Click the banner to find some interesting portraits of Australians who had dealings of one kind or another with the police and justice system of New South Wales during the two decades from 1920 to 1940. Apparently the archives contain some 130,000 photographic negatives of individuals convicted during this period. And it would seem that these images are now being made public, whence the presentation of Down Under delinquents in the pages of a flashy French magazine.

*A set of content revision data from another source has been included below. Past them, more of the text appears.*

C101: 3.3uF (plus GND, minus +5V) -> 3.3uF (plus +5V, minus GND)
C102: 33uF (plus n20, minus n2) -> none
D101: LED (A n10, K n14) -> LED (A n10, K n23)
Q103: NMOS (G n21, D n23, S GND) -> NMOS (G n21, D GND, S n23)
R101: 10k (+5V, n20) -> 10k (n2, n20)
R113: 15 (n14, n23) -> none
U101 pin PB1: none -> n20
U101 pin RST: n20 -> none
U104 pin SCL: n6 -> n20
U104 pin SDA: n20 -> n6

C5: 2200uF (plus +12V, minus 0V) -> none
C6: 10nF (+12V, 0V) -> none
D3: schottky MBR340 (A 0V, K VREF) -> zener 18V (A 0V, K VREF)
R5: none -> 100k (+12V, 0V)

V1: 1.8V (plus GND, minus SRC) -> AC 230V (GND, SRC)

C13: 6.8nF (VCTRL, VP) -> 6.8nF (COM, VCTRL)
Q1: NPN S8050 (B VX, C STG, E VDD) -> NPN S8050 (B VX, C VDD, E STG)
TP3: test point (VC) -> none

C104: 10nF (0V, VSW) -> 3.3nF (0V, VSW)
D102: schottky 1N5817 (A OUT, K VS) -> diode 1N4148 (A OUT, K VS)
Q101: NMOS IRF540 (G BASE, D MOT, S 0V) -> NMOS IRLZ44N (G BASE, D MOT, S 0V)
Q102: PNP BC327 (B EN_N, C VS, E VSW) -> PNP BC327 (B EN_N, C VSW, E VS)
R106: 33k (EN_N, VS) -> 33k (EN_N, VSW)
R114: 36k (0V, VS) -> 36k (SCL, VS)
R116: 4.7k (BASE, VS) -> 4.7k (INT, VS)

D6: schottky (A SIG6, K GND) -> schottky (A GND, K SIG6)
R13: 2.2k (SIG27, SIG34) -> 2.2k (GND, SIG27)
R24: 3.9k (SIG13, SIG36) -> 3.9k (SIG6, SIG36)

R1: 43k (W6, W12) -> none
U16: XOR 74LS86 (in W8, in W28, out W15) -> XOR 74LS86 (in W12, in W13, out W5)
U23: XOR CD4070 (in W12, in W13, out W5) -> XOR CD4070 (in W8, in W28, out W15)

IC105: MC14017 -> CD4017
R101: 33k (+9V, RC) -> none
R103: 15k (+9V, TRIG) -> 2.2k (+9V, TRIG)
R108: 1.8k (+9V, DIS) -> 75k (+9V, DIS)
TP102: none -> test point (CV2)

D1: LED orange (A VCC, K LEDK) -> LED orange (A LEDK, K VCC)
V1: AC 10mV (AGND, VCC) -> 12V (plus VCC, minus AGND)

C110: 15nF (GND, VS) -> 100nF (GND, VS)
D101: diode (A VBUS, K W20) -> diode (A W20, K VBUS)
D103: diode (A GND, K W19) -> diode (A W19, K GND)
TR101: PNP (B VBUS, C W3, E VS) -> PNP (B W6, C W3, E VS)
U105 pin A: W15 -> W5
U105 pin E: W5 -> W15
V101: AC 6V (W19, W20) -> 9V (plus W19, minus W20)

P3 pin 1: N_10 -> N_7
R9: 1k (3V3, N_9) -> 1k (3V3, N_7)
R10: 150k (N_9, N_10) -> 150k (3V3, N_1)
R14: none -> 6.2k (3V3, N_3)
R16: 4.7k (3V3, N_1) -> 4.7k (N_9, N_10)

This public display of named portraits of offenders surprises me somewhat, although I wouldn't go so far as to say that I disapprove of it. After all, a researcher in family history can't even access dull census data that's as recent as 1920 to 1940. I can't even request a copy of my birth certificate dated 1940, whereas the authorities are quite happy to release this photo of a guy named Jack Keane, a bookmaker who was shot dead at Mascot in 1933.
Some of the individuals (with hats off) appear to be nice smart guys.
Others (with hats on) seem to be less friendly. In any case, I wouldn't feel like buying a used automobile from such fellows.
There's a spooky-looking female murderer, Dorothy Mort.
A frail fellow named Sydney Skukerman has a regard that doesn't inspire confidence, but he was actually a rather minor wrongdoer. He merely stole stuff in warehouses... which, in later years, became a regular unpunished pastime—so I was told, back in the '50s in Sydney—of many waterside workers in Australian port cities.
Others look like nice blokes who wouldn't hurt a fly.
Our Australian delinquents of that epoch were probably no different to those of any other modern nation. On the other hand, I believe we've had good police photographers, and excellent archivists.